Oh he's available on the waiver wire all right. — Photo by Steve Flynn-USA TODAY Sports

Your call-ups:

Josh McCown, QB, Browns

Matthew Stafford, QB, Lions

Alfred Blue, RB, Texans

Joique Bell, RB, Lions

Gio Bernard, RB, Bengals

Pierre Garcon, WR, Washington

James Jones, WR, Packers

Brandon LaFell, WR, Patriots

Jordan Reed, TE, Washington

Where racking up multiple nominations in the Costanza Method DFS recommendation section could mean you're 1) hurt, 2) a backup, or 3) a backup who hurt himself tripping over the starter as he lay prostrate on the sidelines, being named a call-up generally means one thing: you're not too good.

At least in the experts' view, that is.
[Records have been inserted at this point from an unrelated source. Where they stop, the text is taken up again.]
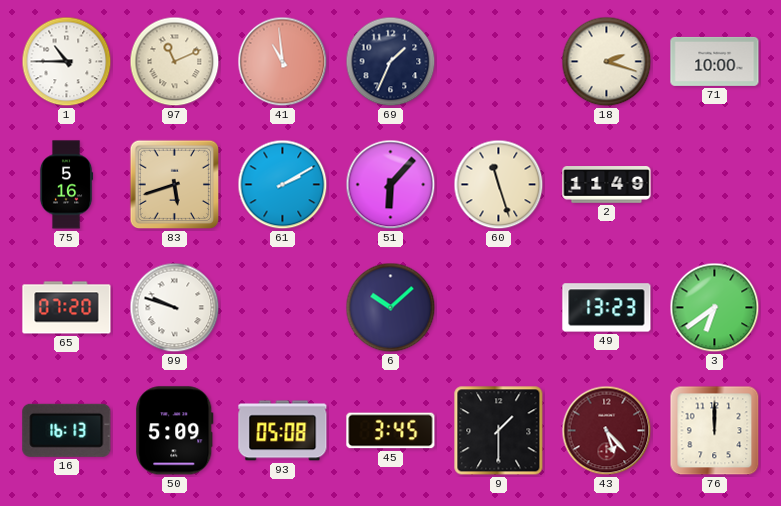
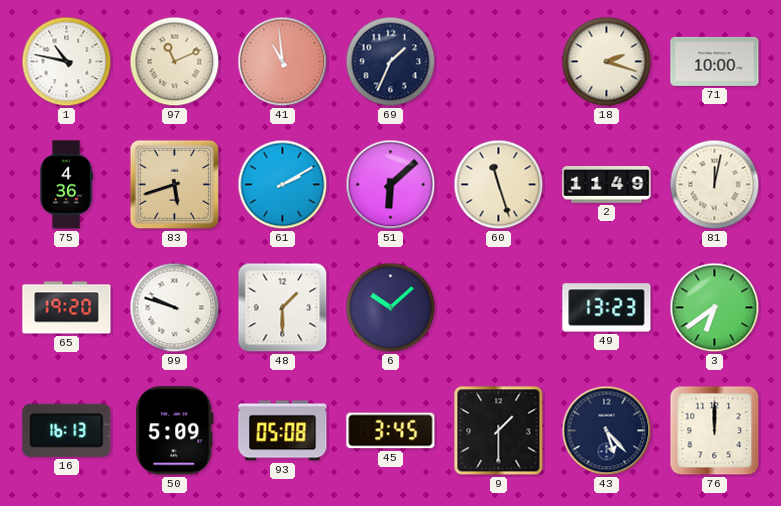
1: 10:45 -> 10:47
75: 5:16 -> 4:36
51: 6:07 -> 6:08
81: none -> 12:02
65: 07:20 -> 19:20
48: none -> 1:30
43 dial: burgundy -> navy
Here, I don't say "experts" with an eye roll—I really mean it. There is no doubt that the Tristan Cockrofts of the world are taking on an arduous task with their weekly ranks, drawing on a number of information sources that, frankly, I couldn't even enumerate, much less match.

There is such a thing, however, as paralysis by analysis, which my wife can attest to whenever a date night takes us to a restaurant with an interesting menu ("They have frog legs and bacon-wrapped dates, hon!"). There also is the question of the optimal signal-to-noise ratio. When it comes to fantasy sports, you're better off in Airplane Mode.

That's why I try to keep it simple with these call-ups. Is the guy good? Does the matchup seem good, too? OK, well, don't worry about the 23 guys that are supposed to be better than him, according to some list or other. Trust your instincts; trust your heart.

Right now, mine is telling me to hit the beach.